What the task asks - Please carry on the text below about the visit to dCS, continuing from the end of its final sentence.

Passage -
- - -

Vivaldi CD transport under test

You might have to wait

Older dCS units waiting to be serviced

In dCS's world, products tend to be made to order. It takes about a week from the order being received to delivery. Currently dCS makes around 15-25 products a week, around 90 percent of which are for export.

In it for the long haul

dCS's listening room complete with Wilson Alexx speakers

The service department shares space with the assembly stations, and we’re happy to find the company is committed to servicing and updating legacy products for as long as is practical. Any software updates are free.

Time for the fun bit. We move onto the company’s new listening rooms and feel a smile coming on as we find a rack of dCS source products feeding a pair of D’Agostino Momentum M400 monoblocs driving Wilson Audio’s Alexx floorstanders. The power amps are hidden behind a box positioned between the speakers. The room is a spacious, minimally furnished area.

- - -

Provided records -
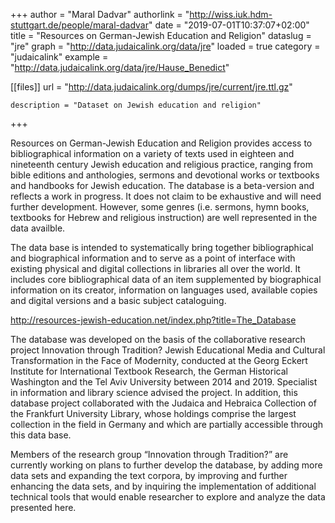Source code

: +++
author = "Maral Dadvar"
authorlink = "http://wiss.iuk.hdm-stuttgart.de/people/maral-dadvar"
date = "2019-07-01T10:37:07+02:00"
title = "Resources on German-Jewish Education and Religion" 
dataslug = "jre"
graph = "http://data.judaicalink.org/data/jre"
loaded = true
category = "judaicalink"
example = "http://data.judaicalink.org/data/jre/Hause_Benedict"


[[files]]
	url = "http://data.judaicalink.org/dumps/jre/current/jre.ttl.gz" 
	
	
	description = "Dataset on Jewish education and religion"
	
	
+++

Resources on German-Jewish Education and Religion provides access to bibliographical information on a variety of texts used in eighteen and nineteenth century Jewish education and religious practice, ranging from bible editions and anthologies, sermons and devotional works or textbooks and handbooks for Jewish education. The database is a beta-version and reflects a work in progress. It does not claim to be exhaustive and will need further development. However, some genres (i.e. sermons, hymn books, textbooks for Hebrew and religious instruction) are well represented in the data availble.

The data base is intended to systematically bring together bibliographical and biographical information and to serve as a point of interface with existing physical and digital collections in libraries all over the world. It includes core bibliographical data of an item supplemented by biographical information on its creator, information on languages used, available copies and digital versions and a basic subject cataloguing.

http://resources-jewish-education.net/index.php?title=The_Database
<!--more-->
The database was developed on the basis of the collaborative research project Innovation through Tradition? Jewish Educational Media and Cultural Transformation in the Face of Modernity, conducted at the Georg Eckert Institute for International Textbook Research, the German Historical Washington and the Tel Aviv University between 2014 and 2019. Specialist in information and library science advised the project. In addition, this database project collaborated with the Judaica and Hebraica Collection of the Frankfurt University Library, whose holdings comprise the largest collection in the field in Germany and which are partially accessible through this data base.

Members of the research group “Innovation through Tradition?” are currently working on plans to further develop the database, by adding more data sets and expanding the text corpora, by improving and further enhancing the data sets, and by inquiring the implementation of additional technical tools that would enable researcher to explore and analyze the data presented here.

- - -

Answer -
dCS source products front the Reference system

There’s obviously a strong ethos of solid engineering combined with clear thinking about the types of product the brand should make. When we ask about expanding the product range to include stand-alone preamplifiers or power amplifiers, the answer we receive makes it clear there’s little desire to do so - at the moment, at least. Considering the sonic and physical qualities of the products we see, that's a stance we respect entirely.

Eventually, of course, it's time to return to the 'real' world and, as we leave our hosts behind, we’re left with the impression of a company relentlessly focussed on delivering state-of-the-art digital products with the help of the very best that measurement and technology can offer. Change for change's sake? Not at dCS, where the music will always come first.